Welche Folgen ergeben sich nun aus diesem Urteil? Zunächst hat der EuGH klargestellt, dass nicht nur ein soziales Netzwerk sondern auch der individuelle Betreiber einer Social Media Fanpage verpflichtet ist, seine Besucher transparent und in verständlicher Form darüber zu informieren, welche Daten zu welchen Zwecken durch das soziale Netzwerk sowie durch den Fanpage-Betreiber verarbeitet werden. Die Feststellung, dass – im Falle von Facebook Fanpages – eine „gemeinsame Verantwortlichkeit“ im datenschutzrechtlichen Sinne vorliegt, verpflichtet den Betreiber der Fanpage sowie das soziale Netzwerk zudem zum Abschluss einer Vereinbarung, aus der sich ergibt, wer von ihnen welche Verpflichtung der DSGVO erfüllt. Werden bei Besuch dieser Fanpage Cookies gesetzt oder die Besucher in anderer Form getrackt, wird ferner eine Einwilligung des Besuchers erforderlich sein.

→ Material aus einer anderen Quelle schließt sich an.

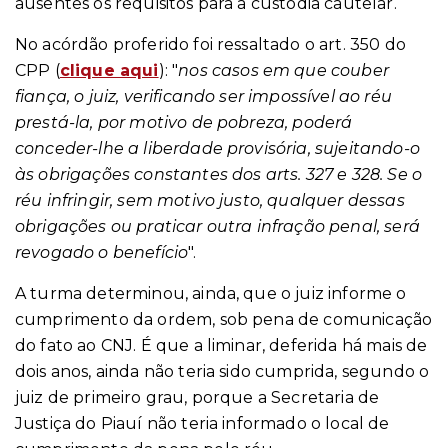
ausentes os requisitos para a custódia cautelar.
No acórdão proferido foi ressaltado o art. 350 do
CPP
(
clique aqui
)
: "
nos casos em que couber
fiança, o juiz, verificando ser impossível ao réu
prestá-la, por motivo de pobreza, poderá
conceder-lhe a liberdade provisória, sujeitando-o
às obrigações constantes dos arts. 327 e 328. Se o
réu infringir, sem motivo justo, qualquer dessas
obrigações ou praticar outra infração penal, será
revogado o benefício
".
A turma determinou, ainda, que o juiz informe o
cumprimento da ordem, sob pena de comunicação
do fato ao CNJ. É que a liminar, deferida há mais de
dois anos, ainda não teria sido cumprida, segundo o
juiz de primeiro grau, porque a Secretaria de
Justiça do Piauí não teria informado o local de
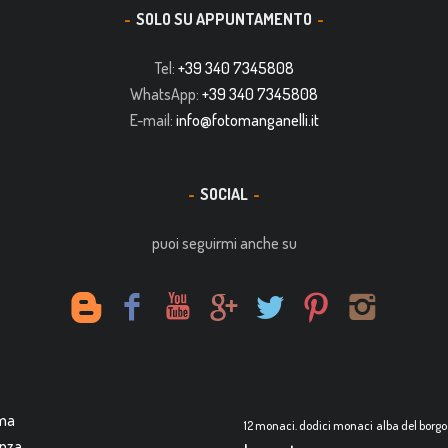
SOLO SU APPUNTAMENTO
Tel:
+39 340 7345808
WhatsApp:
+39 340 7345808
E-mail:
info@fotomanganelli.it
SOCIAL
puoi seguirmi anche su
rma
12 monaci. dodici monaci
alba del borgo
enza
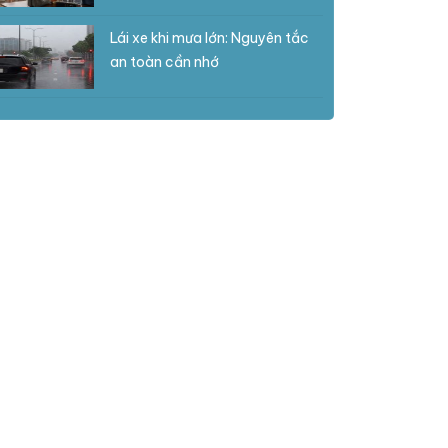
Lái xe khi mưa lớn: Nguyên tắc
an toàn cần nhớ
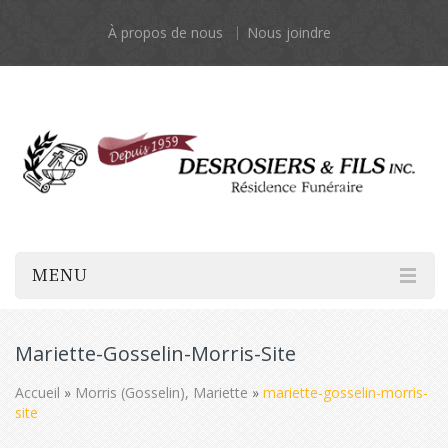
À propos de nous
Nous joindre
MENU
Mariette-Gosselin-Morris-Site
Accueil
»
Morris (Gosselin), Mariette
»
mariette-gosselin-morris-
site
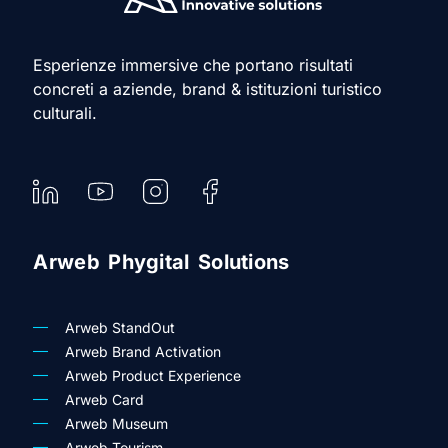
Esperienze immersive che portano risultati
concreti a aziende, brand & istituzioni turistico
culturali.
Arweb Phygital Solutions
Arweb StandOut
Arweb Brand Activation
Arweb Product Experience
Arweb Card
Arweb Museum
Arweb Tourism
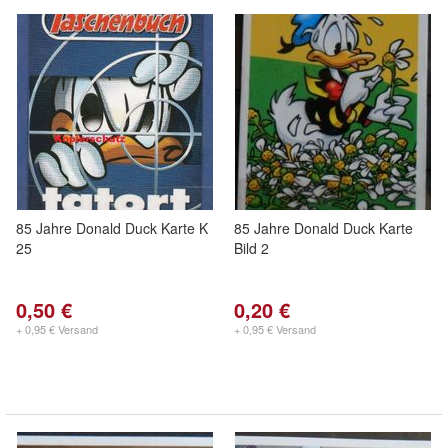
85 Jahre Donald Duck Karte K
85 Jahre Donald Duck Karte
25
Bild 2
0,50 €
0,20 €
+ 0,95 € Versand
+ 0,95 € Versand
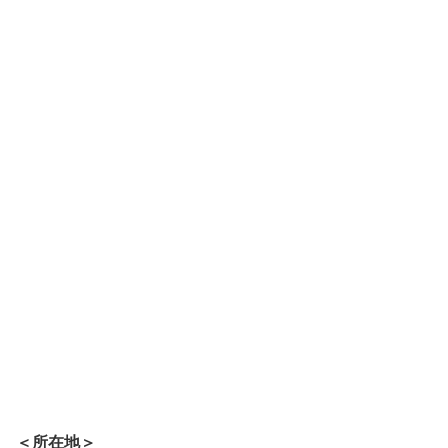
＜所在地＞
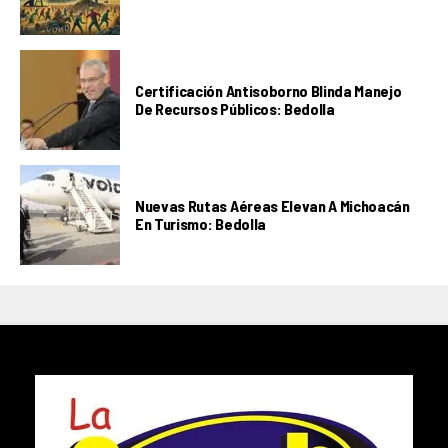
Certificación Antisoborno Blinda Manejo
De Recursos Públicos: Bedolla
Nuevas Rutas Aéreas Elevan A Michoacán
En Turismo: Bedolla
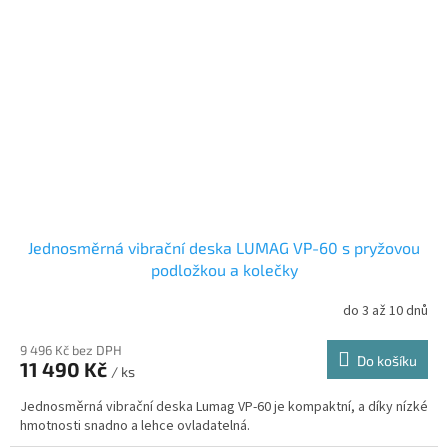
Jednosměrná vibrační deska LUMAG VP-60 s pryžovou
podložkou a kolečky
do 3 až 10 dnů
9 496 Kč bez DPH
Do košíku
11 490 Kč
/ ks
Jednosměrná vibrační deska Lumag VP-60 je kompaktní, a díky nízké
hmotnosti snadno a lehce ovladatelná.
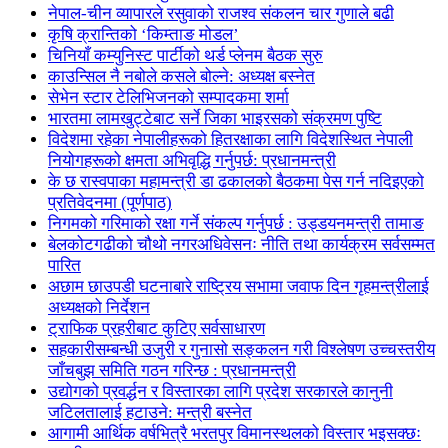
नेपाल-चीन व्यापारले रसुवाको राजश्व संकलन चार गुणाले बढी
कृषि क्रान्तिको ‘किम्ताङ मोडल’
चिनियाँ कम्युनिस्ट पार्टीको थर्ड प्लेनम बैठक सुरु
काउन्सिल नै नबोले कसले बोल्ने: अध्यक्ष बस्नेत
सेभेन स्टार टेलिभिजनको सम्पादकमा शर्मा
भारतमा लामखुट्टेबाट सर्ने जिका भाइरसको संक्रमण पुष्टि
विदेशमा रहेका नेपालीहरूको हितरक्षाका लागि विदेशस्थित नेपाली
नियोगहरूको क्षमता अभिवृद्धि गर्नुपर्छ: प्रधानमन्त्री
के छ रास्वपाका महामन्त्री डा ढकालको बैठकमा पेस गर्न नदिइएको
प्रतिवेदनमा (पूर्णपाठ)
निगमको गरिमाको रक्षा गर्ने संकल्प गर्नुपर्छ : उड्डयनमन्त्री तामाङ
बेलकोटगढीको चौथो नगरअधिवेसनः नीति तथा कार्यक्रम सर्वसम्मत
पारित
अछाम छाउपडी घटनाबारे राष्ट्रिय सभामा जवाफ दिन गृहमन्त्रीलाई
अध्यक्षको निर्देशन
ट्राफिक प्रहरीबाट कुटिए सर्वसाधारण
सहकारीसम्बन्धी उजुरी र गुनासो सङ्कलन गरी विश्लेषण उच्चस्तरीय
जाँचबुझ समिति गठन गरिन्छ : प्रधानमन्त्री
उद्योगको प्रवर्द्धन र विस्तारका लागि प्रदेश सरकारले कानुनी
जटिलतालाई हटाउने: मन्त्री बस्नेत
आगामी आर्थिक वर्षभित्रै भरतपुर विमानस्थलको विस्तार भइसक्छः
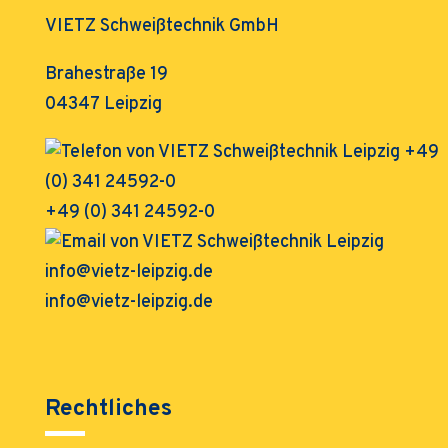
VIETZ Schweißtechnik GmbH
Brahestraße 19
04347 Leipzig
+49 (0) 341 24592-0
info@vietz-leipzig.de
Rechtliches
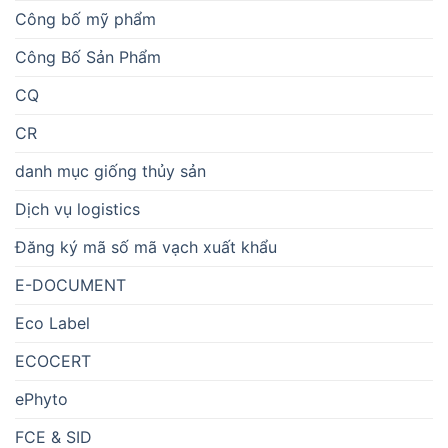
Công bố mỹ phẩm
Công Bố Sản Phẩm
CQ
CR
danh mục giống thủy sản
Dịch vụ logistics
Đăng ký mã số mã vạch xuất khẩu
E-DOCUMENT
Eco Label
ECOCERT
ePhyto
FCE & SID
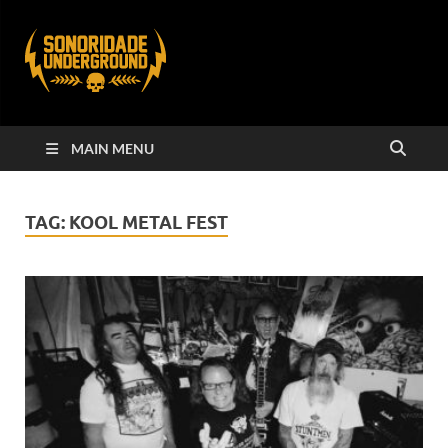
MAIN MENU
TAG:
KOOL METAL FEST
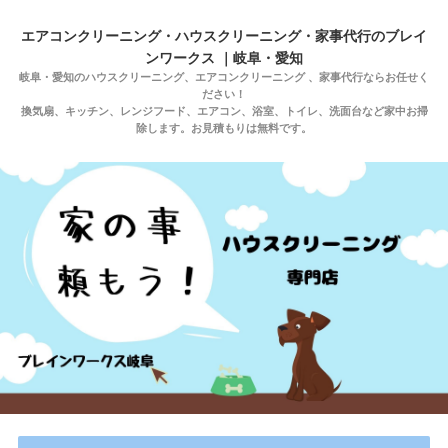
エアコンクリーニング・ハウスクリーニング・家事代行のブレイ
ンワークス ｜岐阜・愛知
岐阜・愛知のハウスクリーニング、エアコンクリーニング 、家事代行ならお任せく
ださい！
換気扇、キッチン、レンジフード、エアコン、浴室、トイレ、洗面台など家中お掃
除します。お見積もりは無料です。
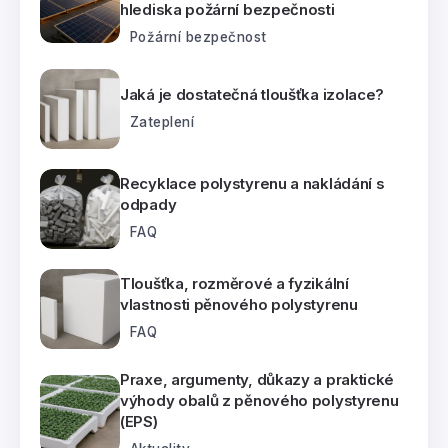
hlediska požární bezpečnosti
Požární bezpečnost
Jaká je dostatečná tloušťka izolace?
Zateplení
Recyklace polystyrenu a nakládání s
odpady
FAQ
Tloušťka, rozměrové a fyzikální
vlastnosti pěnového polystyrenu
FAQ
Praxe, argumenty, důkazy a praktické
výhody obalů z pěnového polystyrenu
(EPS)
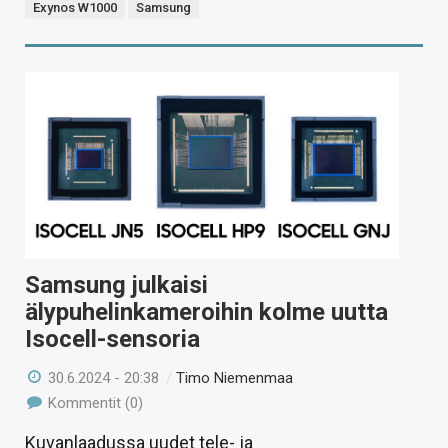
Exynos W1000
Samsung
Samsung julkaisi
älypuhelinkameroihin kolme uutta
Isocell-sensoria
30.6.2024 - 20:38
/
Timo Niemenmaa
Kommentit (0)
Kuvanlaadussa uudet tele- ja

Dringender Handlungsbedarf besteht somit sowohl für Fanpage-Betreiber als auch für Facebook (sowie allenfalls andere, vergleichbare Plattformen).

Fazit und Ausblick

Wie für mittlerweile fast jeden Bereich des täglichen Lebens, gelten auch für das Wirken von Website- bzw. Blogbetreibern eine Vielzahl rechtlicher Vorgaben, die nicht immer leicht zu durchdringen sind. Die Vorgaben der DSGVO stellen dabei allerdings keine unüberwindbaren Hürden dar, die (wie leider bereits vielfach geschehen) zu einer angstgetriebenen Löschung von Internetinhalten und -angeboten führen sollten. Auch eine Umsetzung nach Augenmaß sollte jedoch nicht die bestehenden Risiken außer Acht lassen. Während das Risiko eines Verwaltungsstrafverfahrens für Blogbetreiber aus mehreren Gründen relativ gering sein dürfte, sind mögliche zivil- bzw wettbewerbsrechtliche Angriffsflächen nicht von der Hand zu weisen. Grund zur Panik besteht jedoch nicht. In diesem Zusammenhang darf darauf hingewiesen werden, dass – ebenso wie die im Internet verfügbaren und teilweise durchaus brauchbaren DSGVO-Leitfäden – selbstverständlich auch dieser Beitrag in seiner formatbedingten Pauschalität eine rechtliche Beurteilung des Einzelfalles nicht ersetzen kann.

Besonders interessant für die Website- bzw. Blogbetreiber werden die künftigen Entwicklungen rund um eine weitere EU-Verordnung sein, die jedenfalls in den vergangenen Monaten in einigen Kreisen mindestens so viel Aufmerksamkeit erzeugt und für hitzige Debatten gesorgt hat wie zuvor die DSGVO. Diese derzeit lediglich in Entwurfsform vorliegende sog. „ePrivacy Verordnung“ stellt die derzeitige Praxis insbesondere hinsichtlich der Verwendung von Cookies insgesamt infrage. Der dahinterstehende, (sehr) strenge Ansatz der Europäischen Kommission ist, dass der Nutzer vorab umfassend und verständlich über jede zu setzende Cookie informiert werden muss und jeweils einzeln zustimmen muss. Hierzu wird mit Spannung erwartet werden dürfen, ob bzw wie lange der Verordnungsgeber dem politischen Druck der (Werbe-)Wirtschaft wird standhalten können.